- Data records -
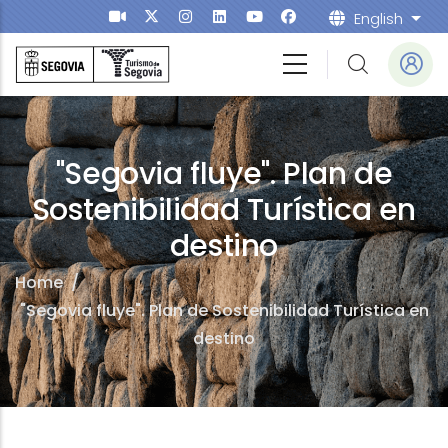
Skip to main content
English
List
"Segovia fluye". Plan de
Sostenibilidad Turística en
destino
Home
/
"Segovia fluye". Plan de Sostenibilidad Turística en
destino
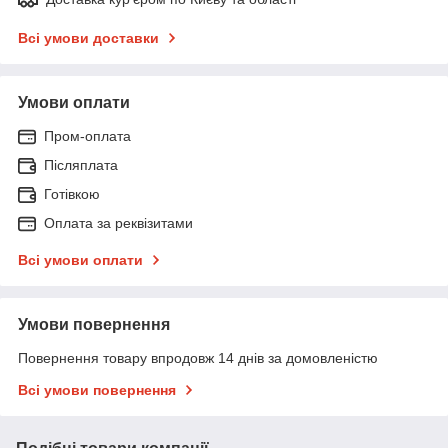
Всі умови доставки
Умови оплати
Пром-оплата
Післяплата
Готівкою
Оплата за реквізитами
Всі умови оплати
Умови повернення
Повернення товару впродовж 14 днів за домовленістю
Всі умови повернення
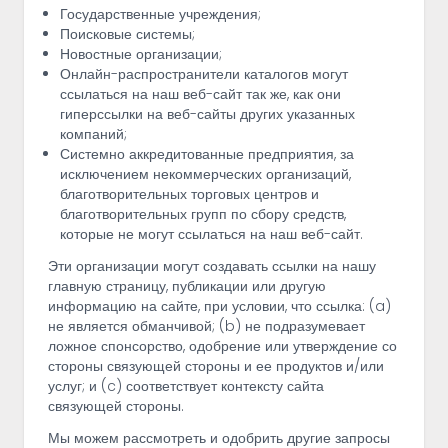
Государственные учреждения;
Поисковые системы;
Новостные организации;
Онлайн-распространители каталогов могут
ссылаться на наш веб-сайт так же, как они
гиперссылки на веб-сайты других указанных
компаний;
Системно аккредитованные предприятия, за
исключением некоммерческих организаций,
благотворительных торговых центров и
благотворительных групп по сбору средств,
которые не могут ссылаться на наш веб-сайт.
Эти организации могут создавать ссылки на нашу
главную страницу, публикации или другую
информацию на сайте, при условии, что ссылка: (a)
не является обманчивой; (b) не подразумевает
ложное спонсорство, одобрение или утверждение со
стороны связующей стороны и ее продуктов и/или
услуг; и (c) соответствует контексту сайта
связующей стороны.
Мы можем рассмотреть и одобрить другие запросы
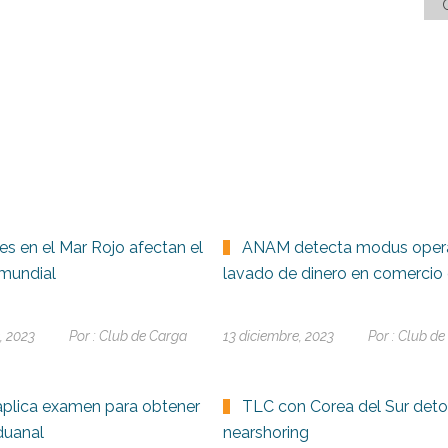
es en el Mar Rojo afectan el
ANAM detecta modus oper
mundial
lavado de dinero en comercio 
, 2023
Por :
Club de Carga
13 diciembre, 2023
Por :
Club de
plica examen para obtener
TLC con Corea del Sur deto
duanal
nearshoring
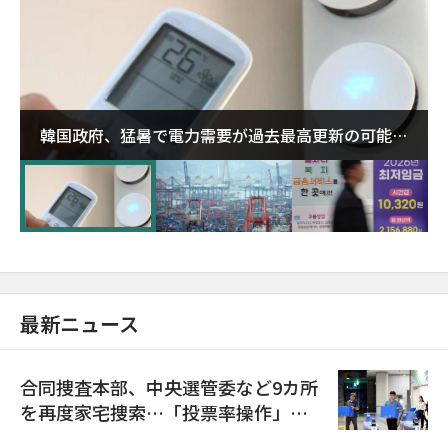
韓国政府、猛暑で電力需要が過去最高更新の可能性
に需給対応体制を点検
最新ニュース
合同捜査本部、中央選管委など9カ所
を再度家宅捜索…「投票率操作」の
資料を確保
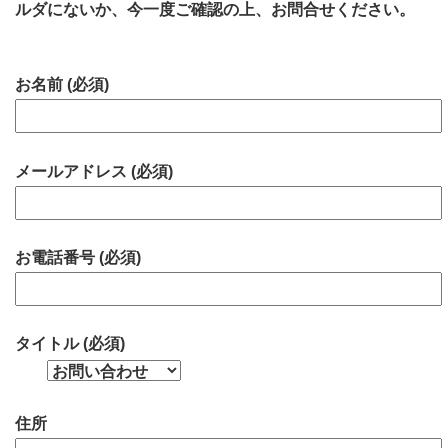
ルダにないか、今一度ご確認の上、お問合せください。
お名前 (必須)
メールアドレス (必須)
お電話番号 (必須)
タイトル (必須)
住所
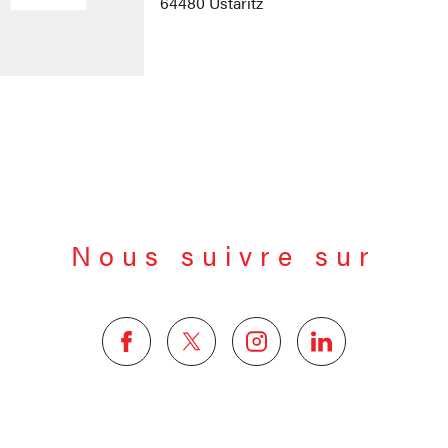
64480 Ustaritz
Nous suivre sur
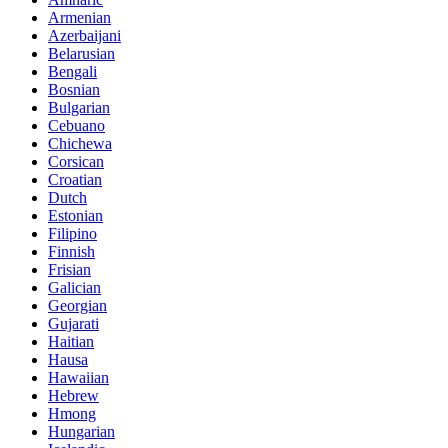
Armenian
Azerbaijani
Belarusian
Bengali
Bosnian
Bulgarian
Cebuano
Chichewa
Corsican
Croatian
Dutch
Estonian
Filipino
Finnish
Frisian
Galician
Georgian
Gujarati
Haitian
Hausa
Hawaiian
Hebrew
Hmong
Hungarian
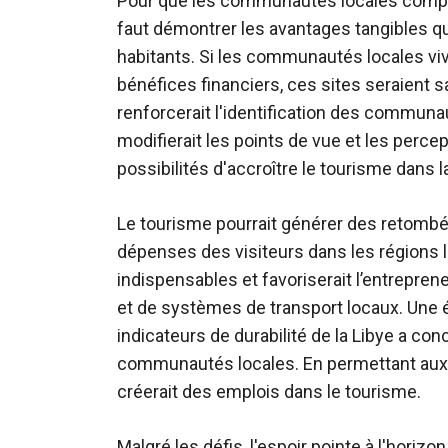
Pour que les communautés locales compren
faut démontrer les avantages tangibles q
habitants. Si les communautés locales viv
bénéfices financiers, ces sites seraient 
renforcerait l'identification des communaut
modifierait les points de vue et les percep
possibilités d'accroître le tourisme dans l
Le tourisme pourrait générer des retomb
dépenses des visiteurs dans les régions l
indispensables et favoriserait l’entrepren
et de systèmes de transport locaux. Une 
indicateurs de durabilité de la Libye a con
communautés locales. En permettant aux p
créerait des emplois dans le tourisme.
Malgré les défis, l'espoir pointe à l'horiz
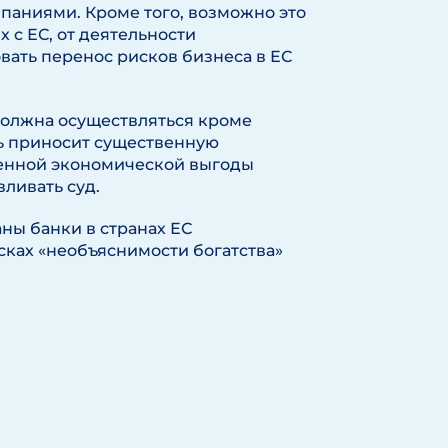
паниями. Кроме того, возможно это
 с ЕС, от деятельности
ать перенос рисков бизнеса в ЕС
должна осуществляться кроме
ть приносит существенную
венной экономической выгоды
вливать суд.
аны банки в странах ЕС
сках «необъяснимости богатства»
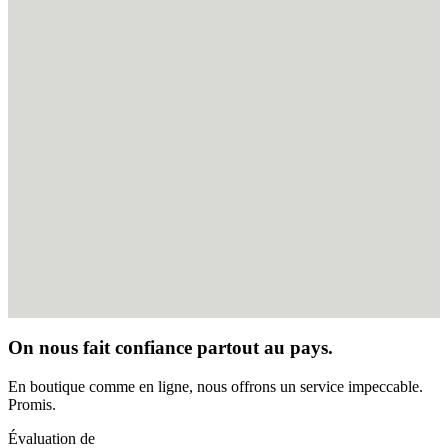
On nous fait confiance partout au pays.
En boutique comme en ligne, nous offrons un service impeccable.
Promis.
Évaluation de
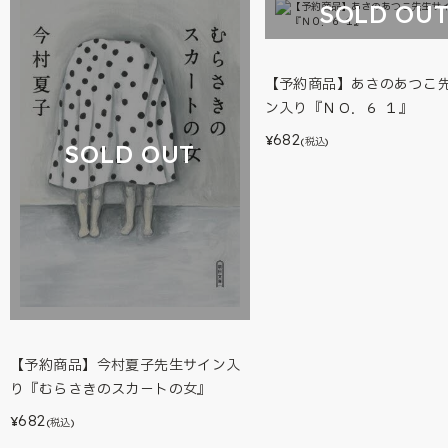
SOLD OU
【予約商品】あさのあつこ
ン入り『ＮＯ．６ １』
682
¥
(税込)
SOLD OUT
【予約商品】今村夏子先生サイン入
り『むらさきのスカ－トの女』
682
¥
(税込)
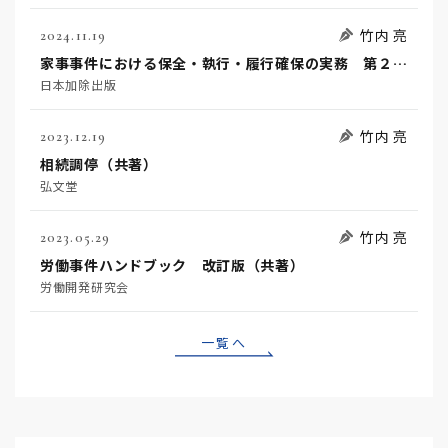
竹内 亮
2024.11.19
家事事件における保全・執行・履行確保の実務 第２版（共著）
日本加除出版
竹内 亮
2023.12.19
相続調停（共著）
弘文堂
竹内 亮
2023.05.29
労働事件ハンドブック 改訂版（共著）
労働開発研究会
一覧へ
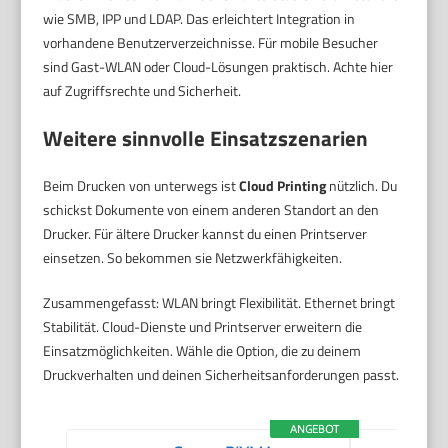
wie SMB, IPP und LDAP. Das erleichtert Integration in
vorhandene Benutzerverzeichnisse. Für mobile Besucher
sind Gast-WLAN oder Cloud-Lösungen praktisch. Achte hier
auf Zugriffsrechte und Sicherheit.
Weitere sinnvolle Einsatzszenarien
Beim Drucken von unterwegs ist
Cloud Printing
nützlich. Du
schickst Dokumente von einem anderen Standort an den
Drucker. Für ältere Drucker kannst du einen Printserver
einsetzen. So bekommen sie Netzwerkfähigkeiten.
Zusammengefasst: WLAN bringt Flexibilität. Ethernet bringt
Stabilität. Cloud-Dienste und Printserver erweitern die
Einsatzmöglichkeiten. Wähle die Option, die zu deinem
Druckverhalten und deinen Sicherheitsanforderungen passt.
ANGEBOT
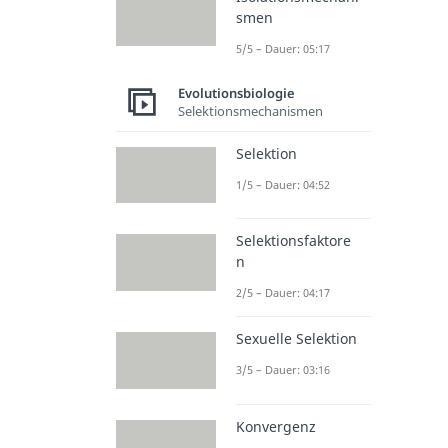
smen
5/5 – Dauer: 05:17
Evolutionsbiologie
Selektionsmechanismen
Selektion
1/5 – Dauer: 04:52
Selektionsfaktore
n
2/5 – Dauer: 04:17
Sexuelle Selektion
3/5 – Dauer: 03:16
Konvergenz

- Work task -
Change "Croatian" to "Serbian" in the records from the line with "es en el Mar Rojo afectan el" through the line with "Évaluation de", leaving everything else unchanged and omitting the pictures. Give only those lines.

- Exercise result -
es en el Mar Rojo afectan el
ANAM detecta modus oper
mundial
lavado de dinero en comercio 
, 2023
Por :
Club de Carga
13 diciembre, 2023
Por :
Club de
plica examen para obtener
TLC con Corea del Sur deto
duanal
nearshoring
韓国政府、猛暑で電力需要が過去最高更新の可能性
に需給対応体制を点検
最新ニュース
合同捜査本部、中央選管委など9カ所
を再度家宅捜索…「投票率操作」の
資料を確保
ルダにないか、今一度ご確認の上、お問合せください。
お名前 (必須)
メールアドレス (必須)
お電話番号 (必須)
タイトル (必須)
住所
64480 Ustaritz
Nous suivre sur
Armenian
Azerbaijani
Belarusian
Bengali
Bosnian
Bulgarian
Cebuano
Chichewa
Corsican
Serbian
Dutch
Estonian
Filipino
Finnish
Frisian
Galician
Georgian
Gujarati
Haitian
Hausa
Hawaiian
Hebrew
Hmong
Hungarian
Pour que les communautés locales compren
faut démontrer les avantages tangibles q
habitants. Si les communautés locales viv
bénéfices financiers, ces sites seraient 
renforcerait l'identification des communaut
modifierait les points de vue et les percep
possibilités d'accroître le tourisme dans l
Le tourisme pourrait générer des retomb
dépenses des visiteurs dans les régions l
indispensables et favoriserait l’entrepren
et de systèmes de transport locaux. Une 
indicateurs de durabilité de la Libye a con
communautés locales. En permettant aux p
créerait des emplois dans le tourisme.
Malgré les défis, l'espoir pointe à l'horiz
паниями. Кроме того, возможно это
 с ЕС, от деятельности
ать перенос рисков бизнеса в ЕС
должна осуществляться кроме
ть приносит существенную
венной экономической выгоды
вливать суд.
аны банки в странах ЕС
сках «необъяснимости богатства»
On nous fait confiance partout au pays.
En boutique comme en ligne, nous offrons un service impeccable.
Promis.
Évaluation de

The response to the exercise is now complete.